There is a final time in the epic in which not symmetry, but asymmetry in those who are good and evil, is used to illustrate the power of God. Ganelon’s trial is a trial-by-combat. Unlike the case of Charles and Baligant, the poet indicates that the men that will fight, Pinabel and Thierry, are asymmetrical because they are not equally strong. Thierry who fights for the Emperor is described as, “gaunt of limb, and wiry, and quick . . .he is neither very tall nor very short,” while Pinabel who fights for Ganelon is, “tall and strong and brave and quick, and if he strikes a man a blow, the other has come to the end of his days” (114). The poet describes Pinabel in a way that makes it seem as if he will surely win the fight against “gaunt,” “wiry” Thierry. The great difference in the strength of the two once again constructs the need for a Godly intervention; in fact, Thierry says, “may God this day show which of us is in the right” (116). This could be the general cry of the Christians throughout the poem. The poet emphasizes Pinabel’s strength over Thierry’s to make clear that it is the good man and not merely the stronger that wins, and to evince God’s justice for those who are morally good.
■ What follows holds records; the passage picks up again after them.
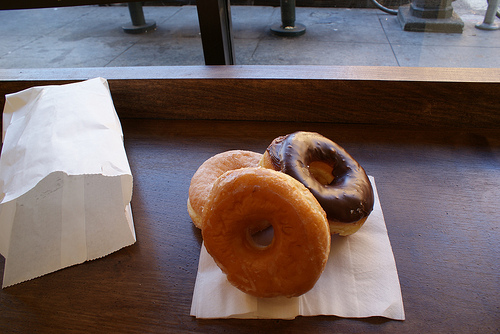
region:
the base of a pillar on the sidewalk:
[398, 0, 465, 32]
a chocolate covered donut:
[262, 130, 374, 237]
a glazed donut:
[202, 165, 330, 299]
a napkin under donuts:
[188, 173, 404, 319]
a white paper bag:
[0, 76, 137, 288]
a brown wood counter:
[0, 66, 499, 332]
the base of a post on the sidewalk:
[269, 0, 306, 35]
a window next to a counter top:
[1, 0, 498, 66]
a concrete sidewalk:
[0, 5, 499, 69]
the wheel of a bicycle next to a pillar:
[372, 0, 416, 13]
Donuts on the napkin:
[190, 135, 362, 291]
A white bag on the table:
[6, 78, 138, 284]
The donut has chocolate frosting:
[288, 138, 361, 210]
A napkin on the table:
[334, 233, 385, 313]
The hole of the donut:
[243, 217, 277, 247]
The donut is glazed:
[205, 178, 325, 296]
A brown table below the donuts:
[418, 161, 480, 329]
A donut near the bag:
[206, 173, 324, 292]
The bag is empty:
[5, 79, 112, 289]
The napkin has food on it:
[332, 238, 381, 303]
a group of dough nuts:
[174, 119, 379, 301]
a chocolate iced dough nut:
[269, 132, 386, 235]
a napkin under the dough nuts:
[178, 137, 451, 325]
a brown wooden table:
[392, 52, 486, 304]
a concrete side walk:
[317, 23, 449, 68]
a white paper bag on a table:
[7, 79, 170, 306]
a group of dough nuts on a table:
[137, 126, 434, 331]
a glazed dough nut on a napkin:
[196, 168, 332, 294]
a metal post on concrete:
[269, 1, 321, 44]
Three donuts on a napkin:
[173, 130, 359, 301]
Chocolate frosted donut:
[257, 110, 354, 205]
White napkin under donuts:
[328, 218, 385, 320]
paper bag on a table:
[26, 90, 98, 242]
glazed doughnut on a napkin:
[229, 193, 316, 279]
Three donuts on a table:
[218, 125, 374, 260]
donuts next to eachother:
[191, 160, 347, 289]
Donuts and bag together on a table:
[66, 110, 414, 309]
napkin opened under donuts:
[194, 270, 402, 326]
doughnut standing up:
[215, 158, 306, 283]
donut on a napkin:
[192, 160, 333, 312]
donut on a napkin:
[177, 141, 267, 228]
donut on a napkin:
[259, 128, 378, 240]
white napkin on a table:
[184, 174, 404, 332]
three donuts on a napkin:
[180, 125, 410, 328]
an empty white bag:
[0, 60, 152, 310]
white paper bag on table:
[0, 60, 141, 308]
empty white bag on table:
[0, 70, 160, 312]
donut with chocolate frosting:
[260, 125, 395, 244]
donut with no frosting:
[180, 160, 345, 319]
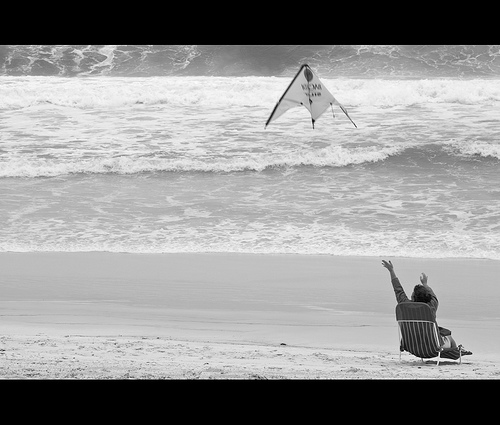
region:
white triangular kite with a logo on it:
[263, 62, 356, 132]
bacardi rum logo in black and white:
[300, 66, 324, 99]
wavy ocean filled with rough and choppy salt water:
[0, 42, 499, 261]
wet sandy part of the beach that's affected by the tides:
[0, 252, 499, 361]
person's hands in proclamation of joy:
[379, 257, 439, 309]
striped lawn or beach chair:
[392, 300, 472, 369]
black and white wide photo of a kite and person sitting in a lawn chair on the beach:
[0, 42, 499, 384]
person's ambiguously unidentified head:
[408, 283, 435, 305]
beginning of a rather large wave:
[0, 44, 499, 79]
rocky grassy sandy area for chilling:
[0, 332, 499, 381]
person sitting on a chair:
[372, 248, 482, 370]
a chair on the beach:
[358, 246, 482, 365]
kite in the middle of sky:
[264, 55, 363, 137]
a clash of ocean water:
[60, 142, 485, 266]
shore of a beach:
[50, 203, 486, 259]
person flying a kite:
[270, 50, 484, 357]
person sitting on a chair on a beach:
[373, 251, 484, 369]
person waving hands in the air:
[365, 244, 485, 364]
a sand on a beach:
[52, 338, 344, 389]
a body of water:
[37, 75, 221, 129]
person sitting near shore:
[375, 247, 476, 377]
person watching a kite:
[257, 43, 484, 379]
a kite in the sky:
[253, 43, 401, 175]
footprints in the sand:
[111, 349, 172, 374]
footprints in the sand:
[53, 353, 106, 388]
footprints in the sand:
[7, 331, 47, 383]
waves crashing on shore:
[268, 138, 326, 190]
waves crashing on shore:
[182, 138, 233, 184]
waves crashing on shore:
[107, 131, 167, 185]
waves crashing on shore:
[7, 127, 92, 183]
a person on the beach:
[365, 251, 487, 379]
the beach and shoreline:
[40, 322, 362, 379]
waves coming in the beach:
[29, 132, 493, 247]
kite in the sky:
[255, 53, 383, 135]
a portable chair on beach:
[396, 312, 488, 382]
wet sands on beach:
[32, 252, 313, 296]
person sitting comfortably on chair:
[372, 248, 487, 376]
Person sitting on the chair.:
[375, 245, 475, 362]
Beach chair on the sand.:
[390, 297, 475, 363]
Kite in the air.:
[260, 55, 356, 131]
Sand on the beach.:
[0, 250, 495, 380]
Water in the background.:
[0, 45, 495, 260]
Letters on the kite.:
[295, 80, 320, 100]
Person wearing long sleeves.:
[377, 252, 444, 330]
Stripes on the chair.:
[392, 300, 458, 365]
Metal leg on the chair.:
[395, 343, 444, 368]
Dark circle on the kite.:
[300, 65, 317, 81]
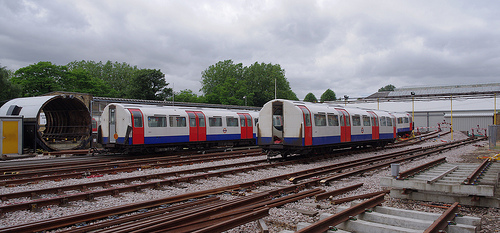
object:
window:
[131, 111, 144, 128]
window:
[301, 108, 313, 127]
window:
[187, 113, 197, 128]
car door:
[297, 105, 313, 146]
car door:
[127, 108, 145, 145]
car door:
[185, 110, 207, 141]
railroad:
[0, 149, 308, 233]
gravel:
[364, 178, 382, 192]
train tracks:
[0, 125, 499, 232]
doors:
[235, 113, 251, 139]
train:
[98, 102, 256, 154]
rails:
[313, 182, 390, 205]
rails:
[394, 157, 448, 180]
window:
[352, 116, 361, 126]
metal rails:
[132, 202, 274, 232]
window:
[314, 113, 327, 126]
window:
[147, 116, 168, 127]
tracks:
[135, 186, 324, 233]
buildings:
[362, 83, 500, 117]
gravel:
[231, 175, 244, 183]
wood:
[169, 183, 188, 190]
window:
[169, 115, 186, 127]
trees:
[201, 59, 300, 106]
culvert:
[0, 95, 94, 152]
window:
[209, 116, 222, 127]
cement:
[336, 201, 482, 233]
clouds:
[345, 4, 460, 59]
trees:
[0, 59, 178, 108]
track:
[0, 150, 266, 216]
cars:
[254, 99, 414, 162]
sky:
[0, 0, 497, 100]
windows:
[336, 110, 351, 127]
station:
[85, 96, 264, 143]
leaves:
[222, 66, 242, 83]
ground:
[0, 161, 499, 229]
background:
[0, 53, 500, 99]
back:
[256, 98, 302, 147]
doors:
[334, 108, 397, 143]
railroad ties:
[295, 202, 444, 233]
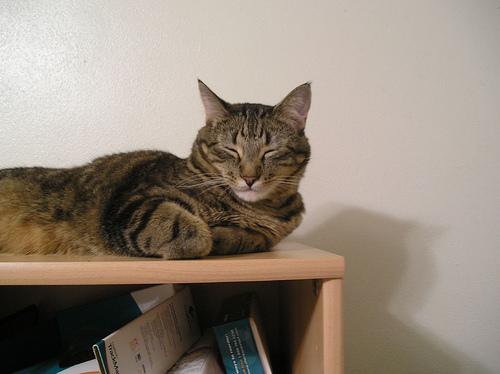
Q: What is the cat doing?
A: Sleeping.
God’s justice for the good Christians is illustrated time and time again in the Song of Roland. The poet of The Song of Roland uses symmetry and balance to structure the epic. Ganelon’s treachery is balanced with his trial and death, and Roland’s death is balanced with Charles’ vengeance. Symmetry is used in the descriptions of the Christians and pagans and Charles and Baligant, allowing God’s intervention decide the outcome of combat. The poet also uses instances of asymmetry, such as in the death of Roland versus the death of his counterpart Aleroth. These instances draw the reader’s attention since they deviate from the general structure of the epic, and in the case of Thierry and Pinabel’s combat, the asymmetry constructs a need for the intervention of God to help the good man and not the stronger man win the fight.